WHAT THIS TASK INVOLVES
Filter the data below for the string "wrist" and copy each matching line.

TASK MATERIAL
╭──

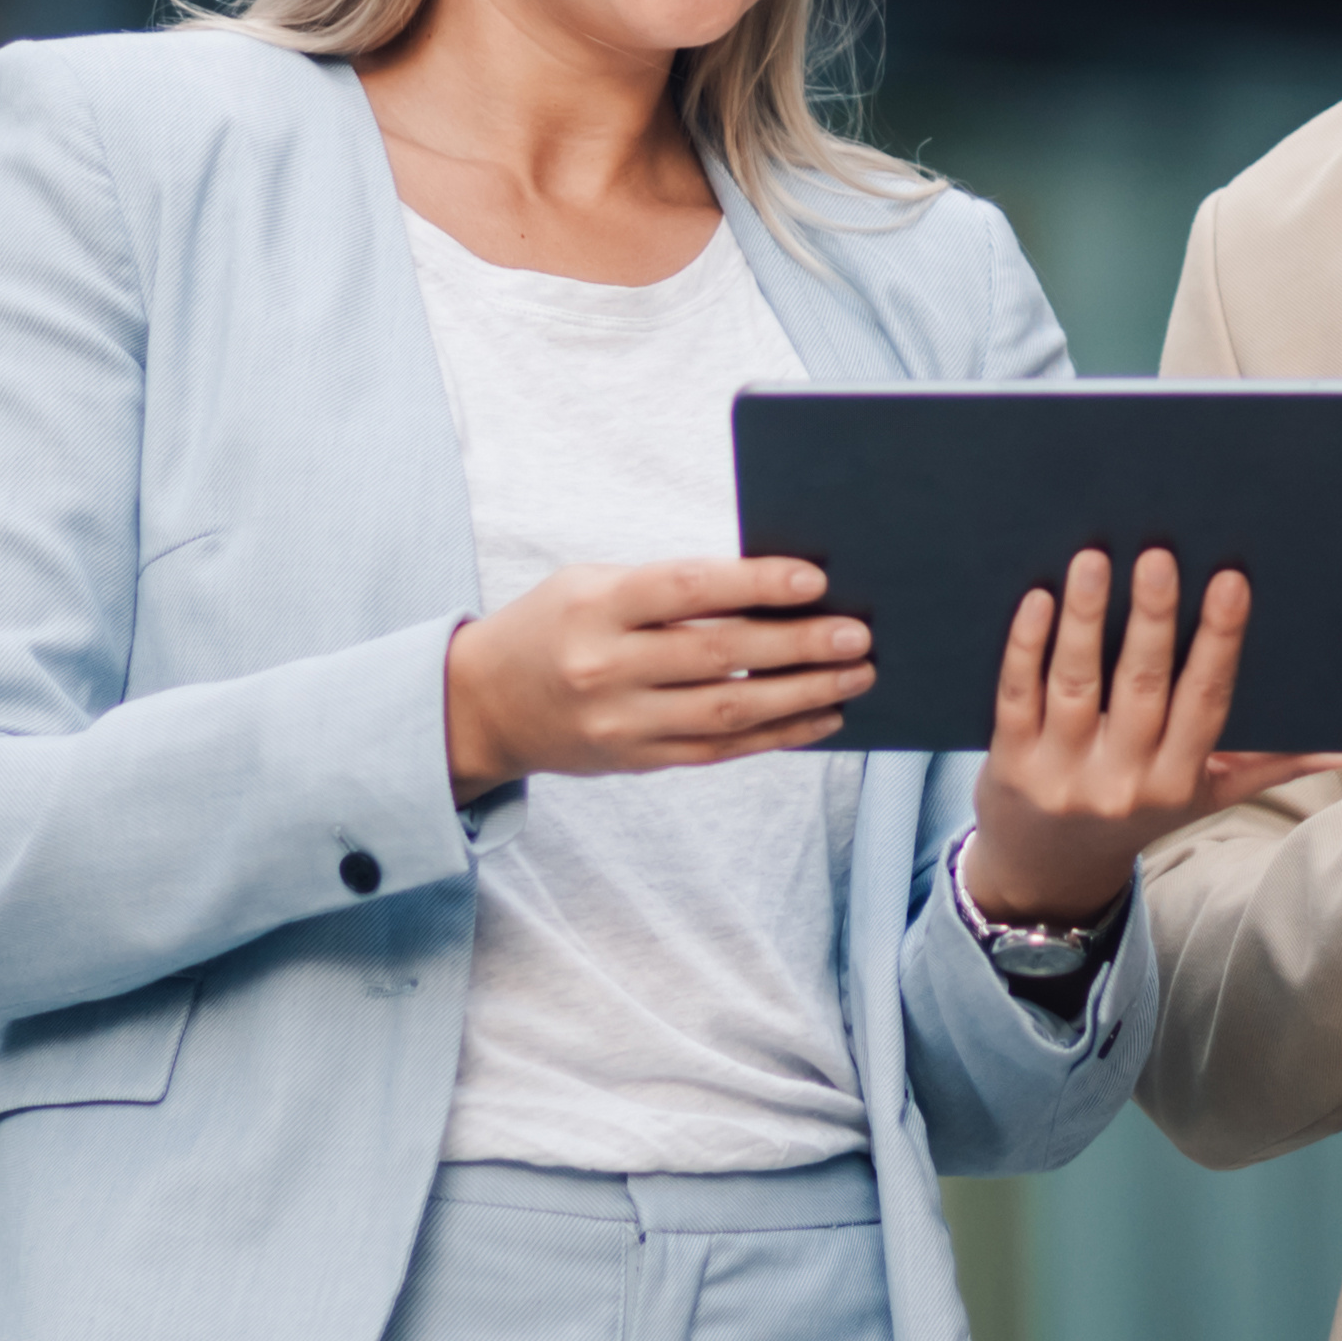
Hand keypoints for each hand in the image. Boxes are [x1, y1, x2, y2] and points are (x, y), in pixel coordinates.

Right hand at [444, 558, 873, 799]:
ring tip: (855, 676)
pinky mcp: (635, 761)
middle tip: (857, 635)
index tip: (814, 580)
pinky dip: (776, 735)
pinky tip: (820, 717)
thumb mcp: (593, 585)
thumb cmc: (554, 625)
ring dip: (802, 695)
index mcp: (595, 605)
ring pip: (728, 713)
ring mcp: (620, 723)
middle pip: (719, 657)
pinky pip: (719, 752)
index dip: (754, 584)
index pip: (687, 590)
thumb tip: (774, 592)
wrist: (484, 704)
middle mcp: (605, 667)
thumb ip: (668, 589)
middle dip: (797, 646)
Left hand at [962, 550, 1341, 924]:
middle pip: (1142, 688)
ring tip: (1093, 558)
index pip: (1205, 701)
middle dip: (1152, 618)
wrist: (1048, 873)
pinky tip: (1036, 598)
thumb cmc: (1139, 814)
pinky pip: (1016, 697)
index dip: (1218, 641)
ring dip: (1084, 619)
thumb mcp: (1212, 795)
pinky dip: (1026, 646)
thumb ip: (1280, 764)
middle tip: (1158, 554)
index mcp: (1180, 778)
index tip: (1230, 582)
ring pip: (1076, 685)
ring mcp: (1062, 770)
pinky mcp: (1009, 761)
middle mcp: (1122, 778)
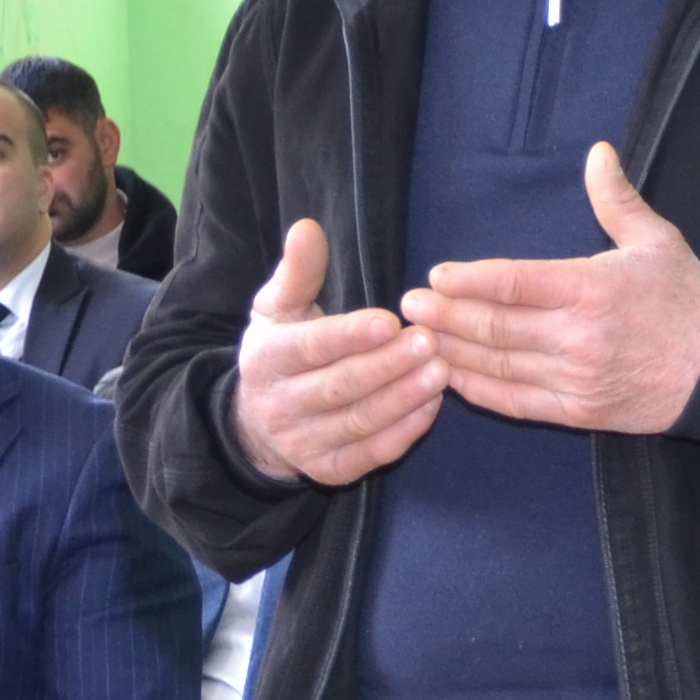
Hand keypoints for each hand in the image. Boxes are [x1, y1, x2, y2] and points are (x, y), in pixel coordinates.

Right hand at [231, 218, 441, 486]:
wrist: (258, 424)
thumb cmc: (281, 351)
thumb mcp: (278, 307)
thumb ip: (298, 271)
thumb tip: (308, 227)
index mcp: (267, 359)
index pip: (310, 348)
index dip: (349, 336)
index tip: (390, 321)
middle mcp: (279, 406)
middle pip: (339, 387)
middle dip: (387, 366)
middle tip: (429, 343)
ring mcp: (302, 445)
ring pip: (360, 422)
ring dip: (404, 398)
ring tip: (442, 371)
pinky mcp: (328, 471)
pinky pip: (372, 453)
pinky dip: (405, 431)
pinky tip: (433, 405)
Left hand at [400, 143, 699, 436]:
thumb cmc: (687, 302)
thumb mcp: (658, 241)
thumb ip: (617, 199)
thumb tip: (596, 152)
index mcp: (591, 288)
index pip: (513, 283)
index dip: (467, 280)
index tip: (436, 275)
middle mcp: (577, 337)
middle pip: (494, 327)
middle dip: (444, 316)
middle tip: (408, 305)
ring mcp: (574, 379)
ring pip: (497, 367)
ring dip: (451, 352)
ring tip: (416, 339)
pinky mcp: (576, 413)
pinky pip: (514, 403)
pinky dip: (477, 390)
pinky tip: (450, 377)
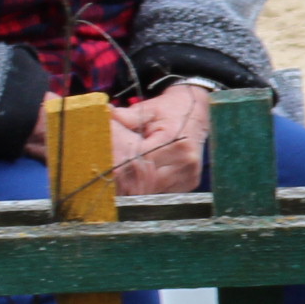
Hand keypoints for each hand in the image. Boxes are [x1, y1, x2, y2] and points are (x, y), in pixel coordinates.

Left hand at [106, 84, 213, 198]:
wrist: (197, 114)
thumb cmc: (169, 111)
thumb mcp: (148, 109)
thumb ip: (128, 116)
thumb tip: (108, 115)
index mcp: (173, 138)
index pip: (143, 160)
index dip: (124, 168)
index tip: (109, 173)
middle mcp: (185, 158)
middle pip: (149, 181)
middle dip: (130, 183)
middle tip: (112, 186)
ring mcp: (190, 172)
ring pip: (157, 191)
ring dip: (140, 192)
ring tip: (124, 189)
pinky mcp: (192, 181)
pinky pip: (167, 194)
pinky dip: (153, 192)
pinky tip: (141, 187)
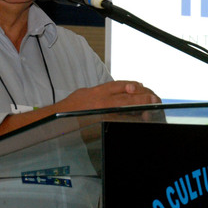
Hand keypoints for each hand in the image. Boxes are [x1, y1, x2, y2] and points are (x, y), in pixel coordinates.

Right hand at [0, 80, 159, 135]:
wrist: (52, 120)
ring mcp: (99, 111)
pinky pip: (118, 120)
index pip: (120, 85)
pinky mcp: (98, 122)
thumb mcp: (86, 94)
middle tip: (155, 99)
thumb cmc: (70, 109)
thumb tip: (124, 89)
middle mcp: (99, 99)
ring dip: (140, 107)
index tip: (145, 89)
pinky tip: (138, 119)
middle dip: (143, 97)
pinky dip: (129, 119)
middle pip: (127, 95)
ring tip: (151, 108)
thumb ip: (103, 92)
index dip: (135, 87)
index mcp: (97, 90)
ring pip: (125, 107)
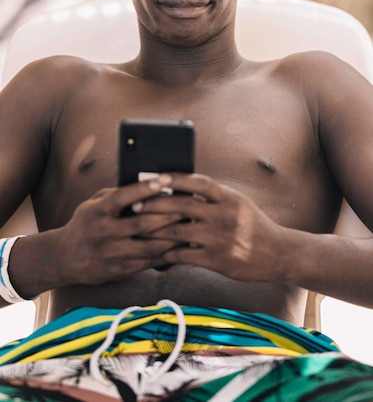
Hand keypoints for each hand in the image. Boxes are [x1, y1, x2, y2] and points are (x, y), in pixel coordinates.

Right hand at [53, 177, 182, 285]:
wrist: (64, 258)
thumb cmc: (86, 224)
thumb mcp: (93, 204)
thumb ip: (116, 195)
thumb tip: (147, 185)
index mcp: (98, 212)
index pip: (123, 197)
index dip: (145, 188)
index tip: (165, 179)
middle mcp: (104, 233)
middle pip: (142, 224)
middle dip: (169, 214)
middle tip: (190, 205)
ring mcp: (112, 254)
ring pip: (150, 246)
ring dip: (173, 236)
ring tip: (192, 226)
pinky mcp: (120, 270)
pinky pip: (149, 262)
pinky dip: (167, 254)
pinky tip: (181, 246)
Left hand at [135, 173, 287, 282]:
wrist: (279, 253)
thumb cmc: (253, 225)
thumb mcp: (238, 203)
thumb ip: (213, 196)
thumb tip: (182, 187)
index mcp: (228, 197)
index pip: (197, 182)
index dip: (174, 178)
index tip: (155, 178)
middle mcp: (222, 215)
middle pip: (181, 206)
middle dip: (154, 205)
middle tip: (135, 206)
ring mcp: (219, 238)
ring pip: (177, 231)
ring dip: (155, 230)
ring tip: (139, 229)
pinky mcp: (216, 260)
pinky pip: (183, 255)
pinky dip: (167, 252)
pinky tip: (157, 252)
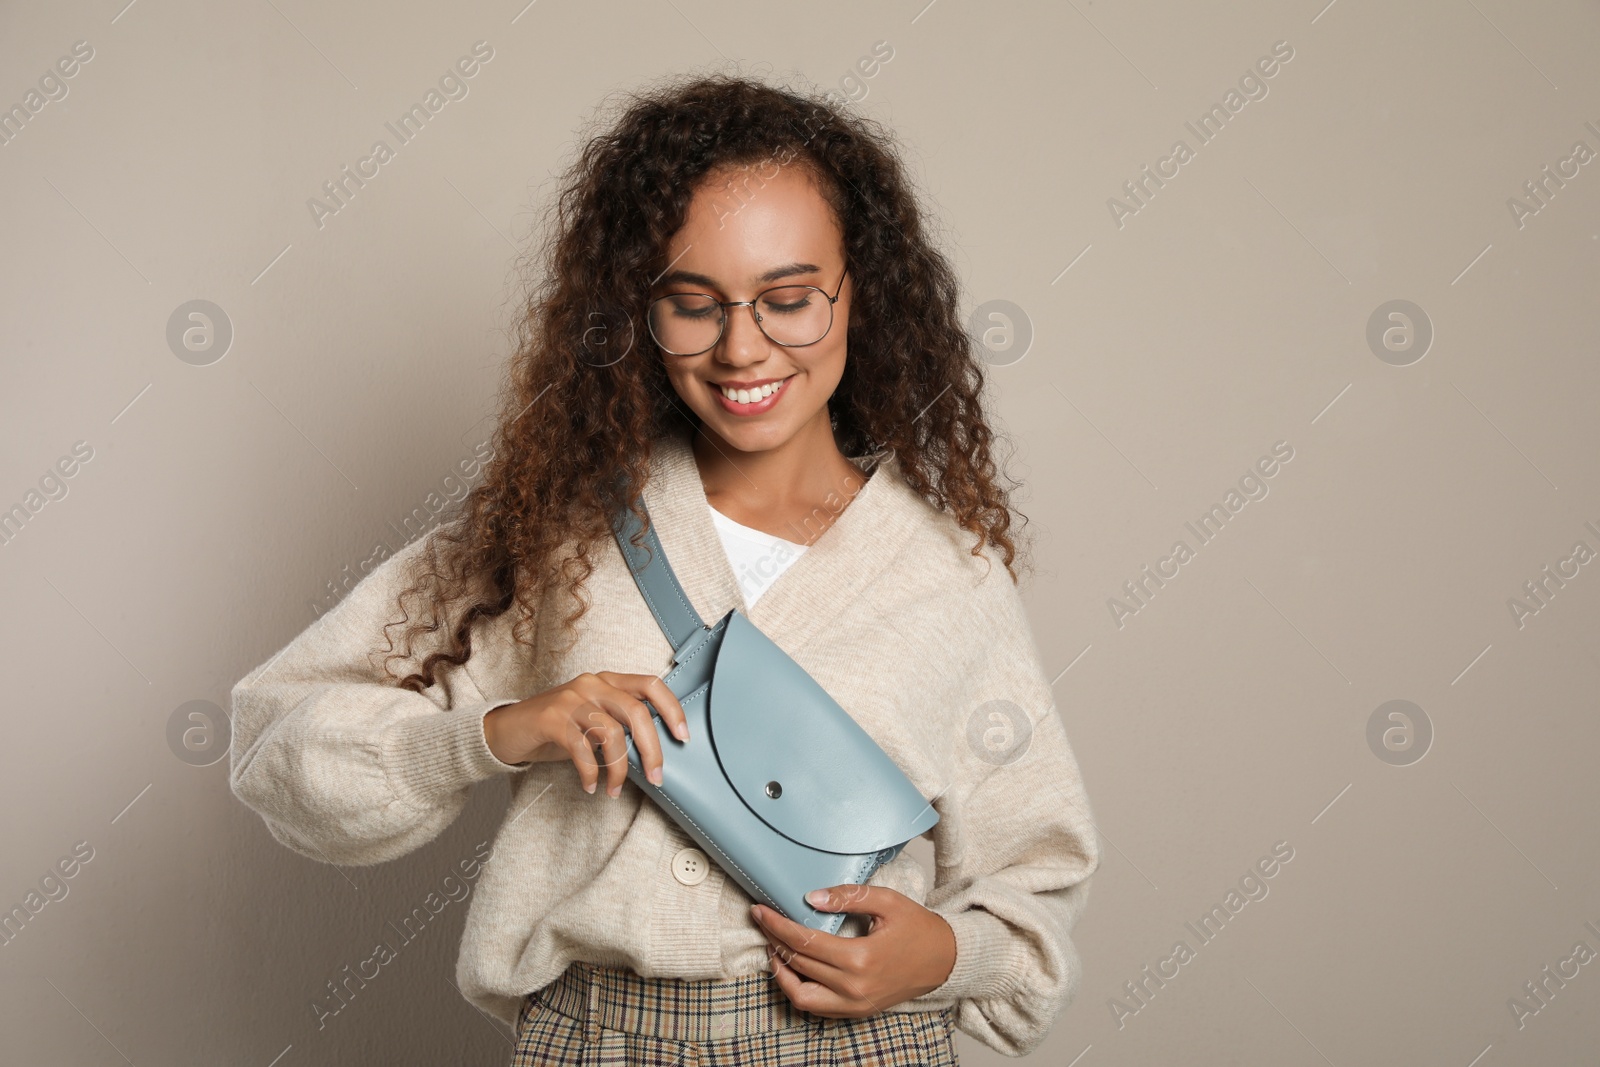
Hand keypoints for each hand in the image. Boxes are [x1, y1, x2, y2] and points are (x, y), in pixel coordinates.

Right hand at [482, 672, 688, 796]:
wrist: (508, 729)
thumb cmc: (558, 728)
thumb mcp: (594, 722)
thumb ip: (621, 727)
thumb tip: (655, 754)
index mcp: (608, 681)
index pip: (651, 685)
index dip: (672, 709)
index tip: (683, 737)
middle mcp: (593, 684)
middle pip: (637, 712)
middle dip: (652, 749)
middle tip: (656, 777)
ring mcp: (571, 698)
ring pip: (611, 732)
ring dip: (619, 769)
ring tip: (614, 790)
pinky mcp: (551, 717)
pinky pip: (581, 748)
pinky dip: (591, 772)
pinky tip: (591, 786)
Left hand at [751, 885, 956, 1018]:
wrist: (945, 961)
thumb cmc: (919, 929)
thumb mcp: (888, 902)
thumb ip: (848, 897)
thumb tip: (812, 898)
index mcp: (861, 958)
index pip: (804, 942)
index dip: (777, 925)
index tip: (761, 910)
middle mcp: (853, 987)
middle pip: (798, 964)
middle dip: (774, 940)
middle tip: (762, 920)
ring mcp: (854, 1004)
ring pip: (800, 995)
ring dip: (781, 971)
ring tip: (772, 946)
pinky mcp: (857, 1011)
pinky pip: (816, 1007)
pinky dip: (798, 988)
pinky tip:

╰──

THE ANSWER
wrist: (484, 704)
wrist: (1048, 873)
wrist: (258, 424)
wrist: (197, 114)
wrist: (52, 120)
wrist: (64, 258)
wrist: (279, 253)
wrist: (508, 729)
wrist: (945, 961)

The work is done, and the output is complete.